Studio Vendome News

Harry Bertschmann visited by Greg Beechler

 

 

The video by Greg Beechler gives us a quick view into Harry Bertschmann’s process.  Upon visiting Bertschmann’s studio, Beechler immediately recognizes what he sees as a Swiss Influence.  Beechler states that Bertschmann’s paintings have “careful proportions” and contain a “limited” set of rules in which Bertschmann uses as a guide when creating the paintings.  Beechler’s tone seems to reveal his admiration in regards to Bertschmann’s use of “committed lines” with in the works.  Although his paintings sometimes tell us a story of hard edge and line, Bertschmann describes his process very differently.

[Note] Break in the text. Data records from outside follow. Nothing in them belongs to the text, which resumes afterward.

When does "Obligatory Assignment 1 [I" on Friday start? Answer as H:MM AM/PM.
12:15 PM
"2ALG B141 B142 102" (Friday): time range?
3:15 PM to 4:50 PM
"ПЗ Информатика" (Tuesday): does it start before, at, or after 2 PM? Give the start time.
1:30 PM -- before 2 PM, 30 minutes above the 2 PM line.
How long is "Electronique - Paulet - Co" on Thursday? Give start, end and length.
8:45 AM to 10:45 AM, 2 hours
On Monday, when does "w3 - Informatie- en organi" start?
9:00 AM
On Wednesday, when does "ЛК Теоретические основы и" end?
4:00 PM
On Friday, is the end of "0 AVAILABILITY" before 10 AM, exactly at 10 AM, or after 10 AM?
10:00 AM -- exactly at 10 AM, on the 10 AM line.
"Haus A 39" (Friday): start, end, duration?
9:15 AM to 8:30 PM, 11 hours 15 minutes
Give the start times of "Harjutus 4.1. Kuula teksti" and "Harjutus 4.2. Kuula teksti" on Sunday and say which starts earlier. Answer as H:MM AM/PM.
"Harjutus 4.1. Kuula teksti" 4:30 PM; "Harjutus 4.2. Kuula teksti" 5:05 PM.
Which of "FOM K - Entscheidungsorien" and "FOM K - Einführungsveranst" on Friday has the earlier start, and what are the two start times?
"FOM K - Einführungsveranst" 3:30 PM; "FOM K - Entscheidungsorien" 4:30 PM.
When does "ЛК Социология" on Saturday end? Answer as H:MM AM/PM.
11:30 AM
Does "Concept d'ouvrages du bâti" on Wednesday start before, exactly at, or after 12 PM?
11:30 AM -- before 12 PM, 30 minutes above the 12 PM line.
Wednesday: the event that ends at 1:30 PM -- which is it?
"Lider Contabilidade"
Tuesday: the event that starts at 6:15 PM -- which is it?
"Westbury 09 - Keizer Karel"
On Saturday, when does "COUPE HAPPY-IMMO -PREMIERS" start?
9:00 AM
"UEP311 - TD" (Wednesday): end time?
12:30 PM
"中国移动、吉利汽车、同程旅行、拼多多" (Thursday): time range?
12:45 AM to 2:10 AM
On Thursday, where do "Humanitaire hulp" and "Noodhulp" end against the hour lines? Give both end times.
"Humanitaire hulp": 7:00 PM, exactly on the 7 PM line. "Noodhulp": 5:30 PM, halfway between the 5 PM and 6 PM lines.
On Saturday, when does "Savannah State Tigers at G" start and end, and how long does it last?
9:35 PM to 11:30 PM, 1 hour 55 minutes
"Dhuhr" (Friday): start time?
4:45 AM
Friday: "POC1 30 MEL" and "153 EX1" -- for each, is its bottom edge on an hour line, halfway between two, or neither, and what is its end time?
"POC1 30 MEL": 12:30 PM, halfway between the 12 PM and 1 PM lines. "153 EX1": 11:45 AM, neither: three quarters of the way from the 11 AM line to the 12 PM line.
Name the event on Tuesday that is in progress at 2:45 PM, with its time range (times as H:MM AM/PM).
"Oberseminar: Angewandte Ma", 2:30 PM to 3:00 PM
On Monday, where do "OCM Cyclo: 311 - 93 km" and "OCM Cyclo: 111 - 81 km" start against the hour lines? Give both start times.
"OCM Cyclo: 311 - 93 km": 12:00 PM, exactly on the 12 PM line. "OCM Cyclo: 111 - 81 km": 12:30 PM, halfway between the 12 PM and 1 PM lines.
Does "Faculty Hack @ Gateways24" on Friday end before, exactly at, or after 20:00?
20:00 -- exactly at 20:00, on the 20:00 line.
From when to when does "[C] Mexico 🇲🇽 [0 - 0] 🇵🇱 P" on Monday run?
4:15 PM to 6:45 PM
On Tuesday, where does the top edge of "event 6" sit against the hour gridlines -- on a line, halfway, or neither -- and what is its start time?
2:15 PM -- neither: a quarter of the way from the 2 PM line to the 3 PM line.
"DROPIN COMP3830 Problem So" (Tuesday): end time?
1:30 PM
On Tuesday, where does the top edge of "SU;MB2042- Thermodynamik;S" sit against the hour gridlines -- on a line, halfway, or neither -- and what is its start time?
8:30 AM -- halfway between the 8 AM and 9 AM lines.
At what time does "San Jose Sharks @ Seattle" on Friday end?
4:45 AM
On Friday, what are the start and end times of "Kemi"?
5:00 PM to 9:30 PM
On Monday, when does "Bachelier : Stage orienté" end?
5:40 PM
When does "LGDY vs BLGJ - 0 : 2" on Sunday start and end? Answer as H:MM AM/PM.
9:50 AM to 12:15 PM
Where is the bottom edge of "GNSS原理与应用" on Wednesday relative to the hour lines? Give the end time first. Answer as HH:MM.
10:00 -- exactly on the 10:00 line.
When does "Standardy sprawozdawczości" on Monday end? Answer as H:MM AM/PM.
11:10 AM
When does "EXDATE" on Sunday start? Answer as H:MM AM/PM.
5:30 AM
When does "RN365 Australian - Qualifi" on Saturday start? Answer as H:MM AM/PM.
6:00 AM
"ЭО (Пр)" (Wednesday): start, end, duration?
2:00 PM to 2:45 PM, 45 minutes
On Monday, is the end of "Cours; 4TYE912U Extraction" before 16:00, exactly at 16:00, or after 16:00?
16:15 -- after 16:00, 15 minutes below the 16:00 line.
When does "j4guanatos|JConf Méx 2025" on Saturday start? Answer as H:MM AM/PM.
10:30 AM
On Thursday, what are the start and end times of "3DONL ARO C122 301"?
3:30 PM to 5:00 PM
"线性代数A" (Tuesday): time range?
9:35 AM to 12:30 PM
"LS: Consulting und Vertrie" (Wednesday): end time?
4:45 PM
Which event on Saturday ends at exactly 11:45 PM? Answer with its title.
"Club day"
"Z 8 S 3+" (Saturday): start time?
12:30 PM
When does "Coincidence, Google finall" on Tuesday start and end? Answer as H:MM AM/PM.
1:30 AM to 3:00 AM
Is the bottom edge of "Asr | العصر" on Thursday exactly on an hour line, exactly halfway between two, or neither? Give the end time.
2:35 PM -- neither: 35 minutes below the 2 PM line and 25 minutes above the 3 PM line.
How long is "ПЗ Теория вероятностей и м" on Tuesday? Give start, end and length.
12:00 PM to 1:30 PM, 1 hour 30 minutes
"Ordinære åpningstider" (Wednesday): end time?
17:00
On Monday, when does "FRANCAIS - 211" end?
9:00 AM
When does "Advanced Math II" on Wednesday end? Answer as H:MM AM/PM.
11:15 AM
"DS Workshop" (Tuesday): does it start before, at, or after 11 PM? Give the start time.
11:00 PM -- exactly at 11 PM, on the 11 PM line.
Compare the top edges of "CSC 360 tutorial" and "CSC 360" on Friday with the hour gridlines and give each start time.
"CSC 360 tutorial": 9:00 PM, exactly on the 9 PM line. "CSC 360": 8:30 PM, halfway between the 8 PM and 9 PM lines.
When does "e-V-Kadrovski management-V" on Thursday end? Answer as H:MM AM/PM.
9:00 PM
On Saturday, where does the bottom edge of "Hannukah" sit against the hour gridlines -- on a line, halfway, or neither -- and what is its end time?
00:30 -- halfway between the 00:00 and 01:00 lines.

Bertschmann speaks of his lack of need for a manifesto.  In regards to artists having a manifesto, he stated, “you might as well be stamping letters at the post office.”  In the video, we see Bertschmann at work in his studio.  It is through constant production and evaluation of his work where he finds content via detection of the elements that he produces.   Beechler quizzes Bertschmann about his varying form and line qualities by dividing them into two categories, hard edge and soft edge.  Bertschmann describes how these elements evolve through his process and inevitably end up in one of the two sub categories in regards to their relationship with the background and foreground.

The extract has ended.